Post # 1
After having been a bride, I look back on myself 5 years ago and just keep face-palming with etiquette shame… Here’s what I didn’t know until I started planning a wedding:
– It’s an honor to be invited to someone’s wedding, and it costs them money for you to attend their wedding. ALWAYS RSVP and then do what you said you’d do. I grew up in the midwest, and in my entire time living there, I never once attended a wedding that wasn’t a buffet-style, open-seating, cash bar affair where the couple kept to themselves and didn’t mingle with guests. It honestly never occurred to me that one more or less person would make a difference since couples didn’t seem to care or notice who actually attended their wedding. Since we chose to have a sit-down meal with a seating chart and a nice bar, it was SO IRRITATING when people treated their RSVPs like it was no big deal. “Oh, I might come if I can get off work early that day” or “Oh, sorry, I know I said I would come, but now that it’s 3 days till the wedding, I’ve realized my friend is coming in from out of town and I can’t attend now.” I had to re-arrange my entire seating chart and eat the bill for $100/plate meals!

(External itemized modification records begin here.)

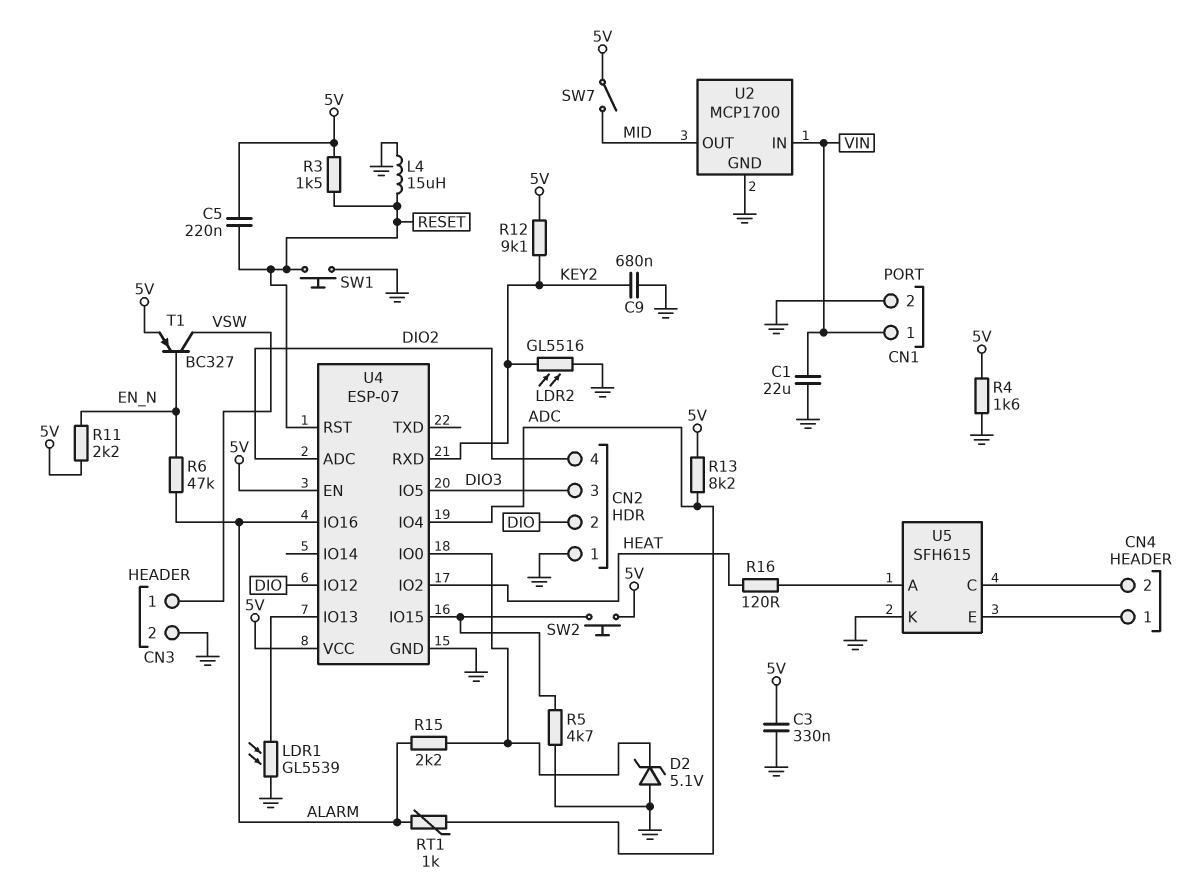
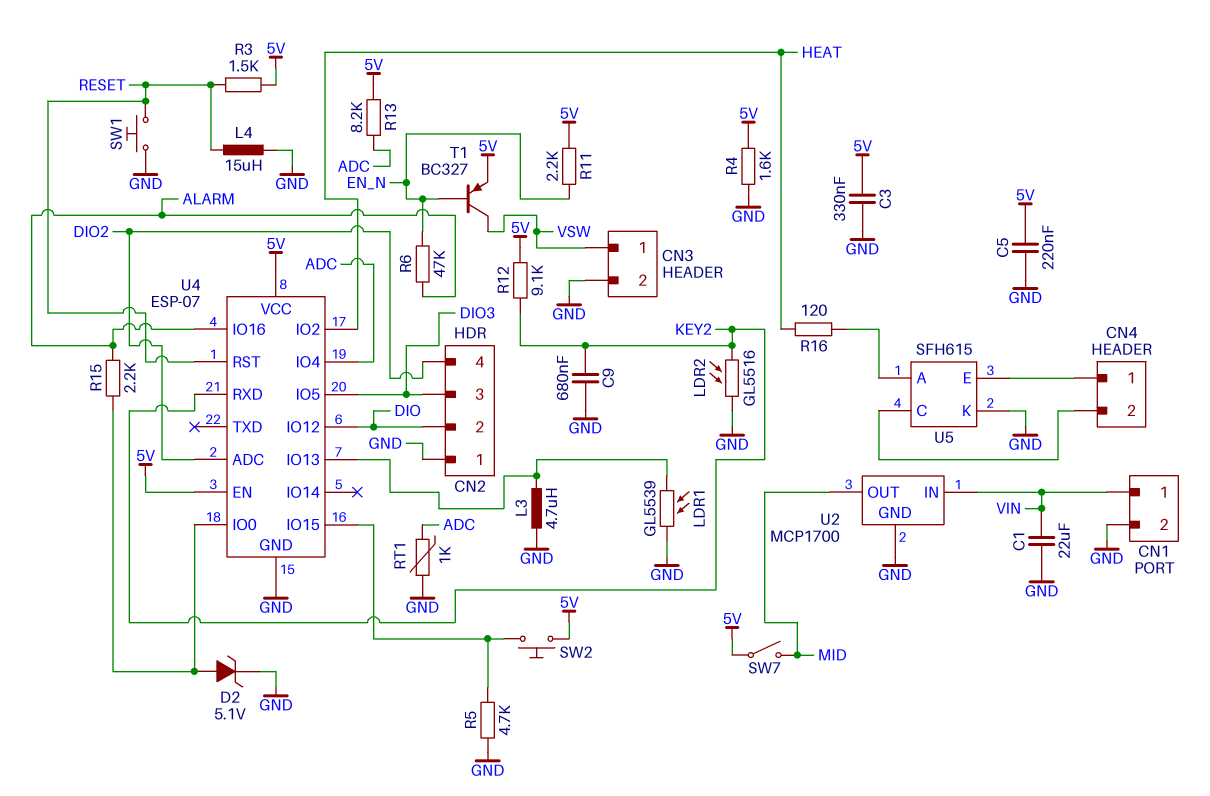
C5: 220nF (5V, RESET) -> 220nF (5V, GND)
D2: zener 5.1V (A GND, K U4/IO0) -> zener 5.1V (A U4/IO0, K GND)
L3: none -> 4.7uH (GND, U4/IO13)
RT1: 1k (ADC, ALARM) -> 1k (ADC, GND)

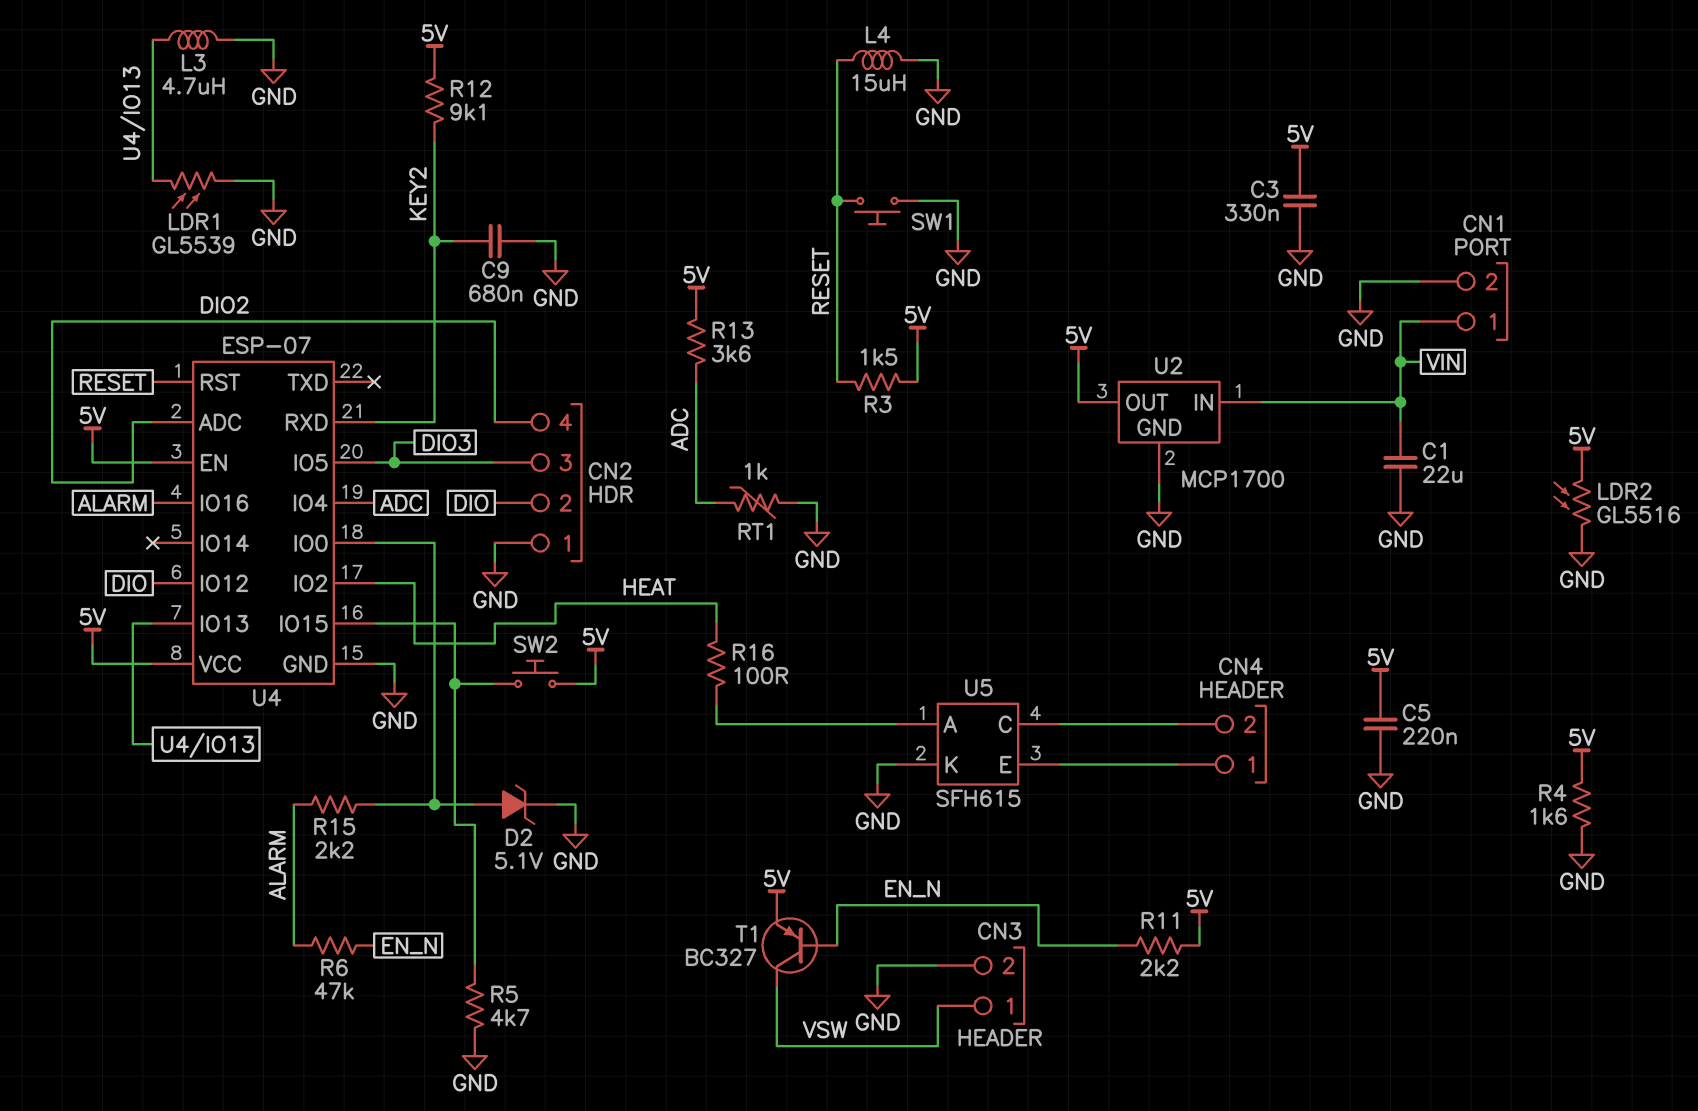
LDR2: GL5516 (GND, KEY2) -> GL5516 (5V, GND)
R13: 8.2k (5V, ADC) -> 3.6k (5V, ADC)
R16: 120 (HEAT, U5/A) -> 100 (HEAT, U5/A)
SW7: switch (5V, MID) -> none
U2 pin OUT: MID -> 5V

– It’s poor form to include registry info in your invitation suite. Didn’t know this because including the information is common practice in the area where I grew up. When our invites went out and we DIDN’T have registry information inside, people were irritated. I’m glad I figured it out in time, because we did have guests who would have noticed the etiquette breach and would have been offended.
Anyone else? What etiquette did you learn in the planning process?
Post # 3
I’m a stickler for etiquette, so I haven’t learned anything so far. Sorry!
Post # 4
I have totally done some things that I realize now were really rude. One of my friends from high school got engaged when we were in college. I was so excited when he told us (we were all home from Christmas break in our hometown) that I asked if we could all come!
He invited us and we had fun, but in the last two years I started feeling horrible that I did that. I was just young and really had no idea what went into wedding planning. He was my first friend who got engaged and I was really excited.
I emailed him a few months ago and told him I felt terrible about asking to be invited to his wedding several years back. He was really nice about it and said he was just happy taht we were all enthusiastic about making the trip 4 hours from where we live to see him get married. I don’t know if he really felt that was or if he was still cursing me under his breath, but it was nice.
I still feel terrible for doing what I did though 🙁
Post # 5
Nope, nothing changed for me. These manners aren’t special to weddings and are things I’ve grown up doing.
I also have studied etiquette books, and participated in a few message boards specifically around rules of etiquette, and behaving politely. Its a subject I find very interesting.
Post # 6
I don’t think this falls under etiquette but, I honestly and truly never realized how much weddings cost per person and how much the bride and groom (or their parents) were paying for me to be there celebrating with them so, I have been a horrible gifter. I wish I could go back and redo all of the gifts I have ever given at every wedding. I have been that horrbile person that brings boxed gifts to the reception not thinking about the bride and groom having to lug it home or the person that gives half of the cost of their plate (not saying guests have to pay for their plate but, if I could go back and redo it all I would give about the cost of my plate plus a little extra). It honestly makes me embarassed that I was “that person” at all of the prior weddings I have been to. I mean, I know I more than likely wasn’t the only one but, still, it REALLY bothers me.
Post # 7
I pretty much made tons of ettiquite no-no’s. TONS. It’s embarrassing to think back on them, but I hope I didn’t offend anybody. I actually wore a white dress to a wedding once. It wasn’t fancy, nobody would have mistaken me for the bride, but I didn’t know it was rude. I didn’t even KNOW the couple…I went with the groom’s brother. I went to a wedding of a childhood friend and brought my roomate as my univited +1. I didn’t bring a gift. I have been to many weddings without a gift when I was in college. I didn’t know any better! I was a BM for one friend and didn’t give her a gift/card on the day of. I BOUGHT a wedding card, but forgot to bring it with me. I RSVPd to a wedding and then didn’t go because I was not feeling social. The list goes on….
Post # 8
My family has another family that we’ve been friends with forever. My grandparents started it and by dad is good friends with their kids and I, in turn was friends with the grandkids. We hung out a lot as kids but grew apart as we got older and now only see each other at things like our annual giant 4th of July party. The oldest son in the friend’s family was getting married a couple years ago and about 2 weeks before the wedding I ran into his mom and got to talking to her and, out of the blue she invited me to the wedding. My grandmother was already going, so I came with her. Now the mother of the groom was the one that did the inviting, so I don’t feel too terrible, but I now look back and think that may not have gone over so well with the bride (who I had never met before the wedding). OOPS! But oh well, it was good to see the family and the groom and most of all his cousin who I hadn’t see in forever so we spent most of the reception catching up.